-- Excerpted records follows --

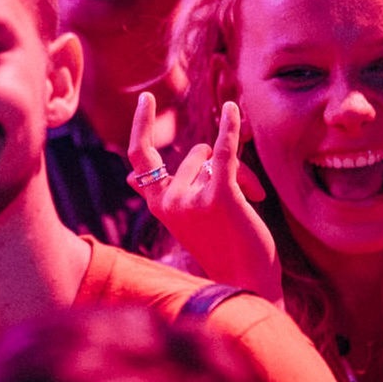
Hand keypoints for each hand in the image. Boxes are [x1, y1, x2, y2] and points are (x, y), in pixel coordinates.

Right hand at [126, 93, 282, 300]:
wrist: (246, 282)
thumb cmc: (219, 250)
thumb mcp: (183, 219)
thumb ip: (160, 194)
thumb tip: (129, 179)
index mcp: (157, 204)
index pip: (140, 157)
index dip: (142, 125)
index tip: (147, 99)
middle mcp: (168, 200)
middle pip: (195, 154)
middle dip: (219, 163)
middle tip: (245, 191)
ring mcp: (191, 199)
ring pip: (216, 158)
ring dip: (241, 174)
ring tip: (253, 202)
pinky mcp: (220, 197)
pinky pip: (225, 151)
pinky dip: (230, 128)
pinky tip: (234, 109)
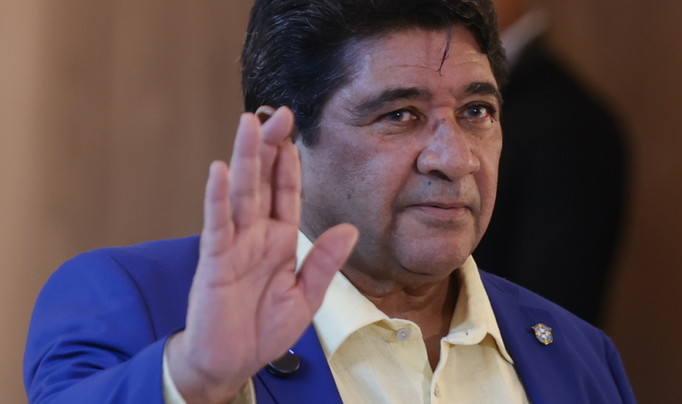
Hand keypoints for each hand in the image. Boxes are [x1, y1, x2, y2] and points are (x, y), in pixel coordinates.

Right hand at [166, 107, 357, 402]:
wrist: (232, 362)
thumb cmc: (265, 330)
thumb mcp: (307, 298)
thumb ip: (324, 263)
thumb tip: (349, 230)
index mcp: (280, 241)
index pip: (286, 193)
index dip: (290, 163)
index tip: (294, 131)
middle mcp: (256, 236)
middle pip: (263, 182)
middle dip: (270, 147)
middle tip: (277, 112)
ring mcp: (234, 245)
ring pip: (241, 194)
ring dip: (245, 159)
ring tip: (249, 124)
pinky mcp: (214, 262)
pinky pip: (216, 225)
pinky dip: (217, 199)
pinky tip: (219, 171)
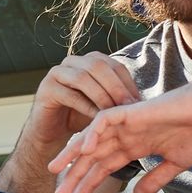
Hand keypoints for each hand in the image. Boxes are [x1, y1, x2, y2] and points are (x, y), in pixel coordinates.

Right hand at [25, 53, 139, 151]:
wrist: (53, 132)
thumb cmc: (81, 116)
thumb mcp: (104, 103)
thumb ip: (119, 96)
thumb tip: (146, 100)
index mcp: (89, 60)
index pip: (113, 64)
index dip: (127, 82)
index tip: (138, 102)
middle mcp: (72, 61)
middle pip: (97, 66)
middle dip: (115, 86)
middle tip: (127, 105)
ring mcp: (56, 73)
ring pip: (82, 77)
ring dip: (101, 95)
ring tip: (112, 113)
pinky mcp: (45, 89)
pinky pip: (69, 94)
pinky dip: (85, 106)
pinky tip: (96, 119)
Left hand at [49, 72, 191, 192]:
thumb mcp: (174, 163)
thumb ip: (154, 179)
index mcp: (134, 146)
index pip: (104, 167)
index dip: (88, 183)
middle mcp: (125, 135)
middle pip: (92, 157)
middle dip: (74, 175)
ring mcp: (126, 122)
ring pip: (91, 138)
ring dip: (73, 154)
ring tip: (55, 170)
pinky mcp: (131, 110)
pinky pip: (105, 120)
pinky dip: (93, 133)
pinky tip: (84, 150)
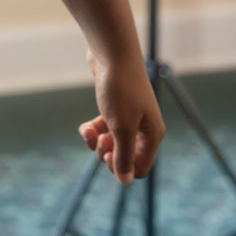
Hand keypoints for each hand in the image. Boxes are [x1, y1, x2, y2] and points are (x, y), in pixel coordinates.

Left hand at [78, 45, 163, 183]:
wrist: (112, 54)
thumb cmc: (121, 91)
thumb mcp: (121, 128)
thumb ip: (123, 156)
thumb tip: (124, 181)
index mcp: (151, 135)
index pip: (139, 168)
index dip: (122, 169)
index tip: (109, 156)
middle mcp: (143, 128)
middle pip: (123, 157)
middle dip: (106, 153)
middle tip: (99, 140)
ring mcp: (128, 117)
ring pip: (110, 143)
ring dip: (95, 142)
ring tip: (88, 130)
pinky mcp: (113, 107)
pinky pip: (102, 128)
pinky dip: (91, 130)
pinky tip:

-- Excerpted records concluded --

Restate word for word the lines of the data above, starting at the line containing "thumb mcp: (183, 219)" and ending at the line containing "pinky tip: (234, 109)", both included, and nothing more.

Reply to the task ▸
thumb mcp: (183, 219)
thumb ip: (160, 194)
thumb tip: (129, 179)
index mcp: (157, 204)
index pip: (140, 157)
index dip: (142, 125)
index tip: (147, 99)
middle mcp: (168, 200)
middle pip: (195, 154)
middle dip: (219, 163)
middle tip: (245, 191)
ring mcp: (191, 199)
ring pip: (216, 158)
ring dip: (241, 174)
ring tip: (253, 202)
pinky mcp: (220, 197)
pinky pip: (225, 151)
pinky dip: (230, 128)
pinky tip: (234, 109)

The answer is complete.